[Page images and extracted text]
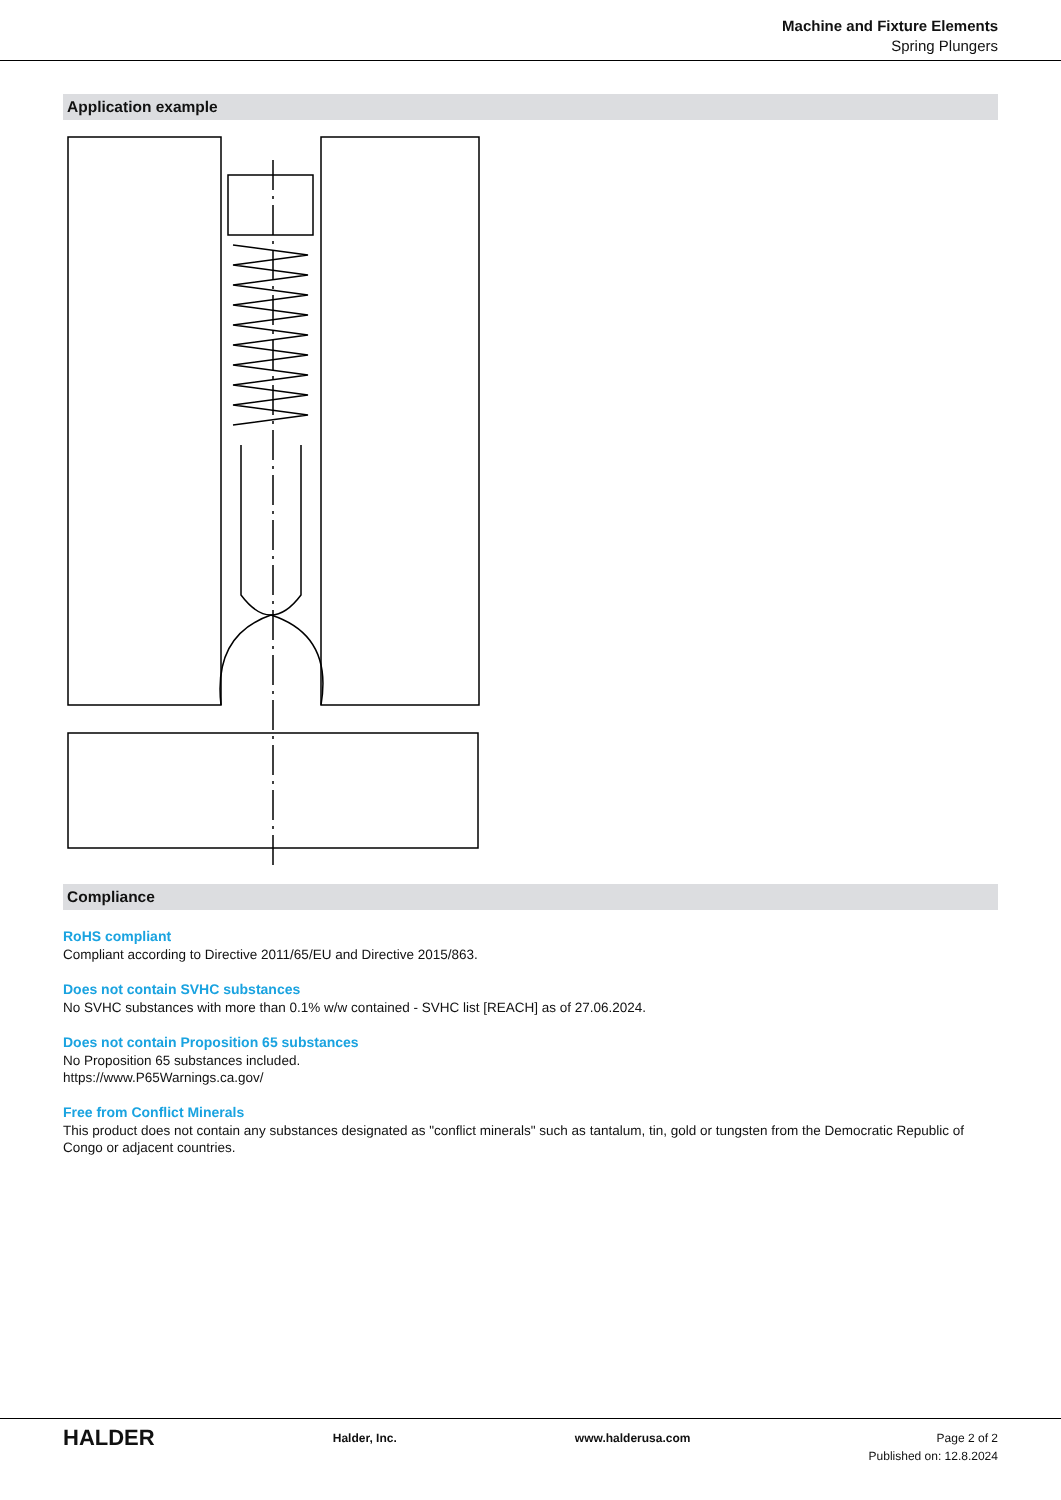Machine and Fixture Elements
Spring Plungers
Application example
Compliance
RoHS compliant
Compliant according to Directive 2011/65/EU and Directive 2015/863.
Does not contain SVHC substances
No SVHC substances with more than 0.1% w/w contained - SVHC list [REACH] as of 27.06.2024.
Does not contain Proposition 65 substances
No Proposition 65 substances included.
https://www.P65Warnings.ca.gov/
Free from Conflict Minerals
This product does not contain any substances designated as "conflict minerals" such as tantalum, tin, gold or tungsten from the Democratic Republic of Congo or adjacent countries.
HALDER
Halder, Inc. www.halderusa.com Page 2 of 2
Published on: 12.8.2024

◆ PROBLEM TO WORK ON
Your copy should be the entries retyped exactly, with no images in it.

◆ EXERCISE ANSWER
Machine and Fixture Elements
Spring Plungers
Application example
Compliance
RoHS compliant
Compliant according to Directive 2011/65/EU and Directive 2015/863.
Does not contain SVHC substances
No SVHC substances with more than 0.1% w/w contained - SVHC list [REACH] as of 27.06.2024.
Does not contain Proposition 65 substances
No Proposition 65 substances included.
https://www.P65Warnings.ca.gov/
Free from Conflict Minerals
This product does not contain any substances designated as "conflict minerals" such as tantalum, tin, gold or tungsten from the Democratic Republic of Congo or adjacent countries.
HALDER
Halder, Inc. www.halderusa.com Page 2 of 2
Published on: 12.8.2024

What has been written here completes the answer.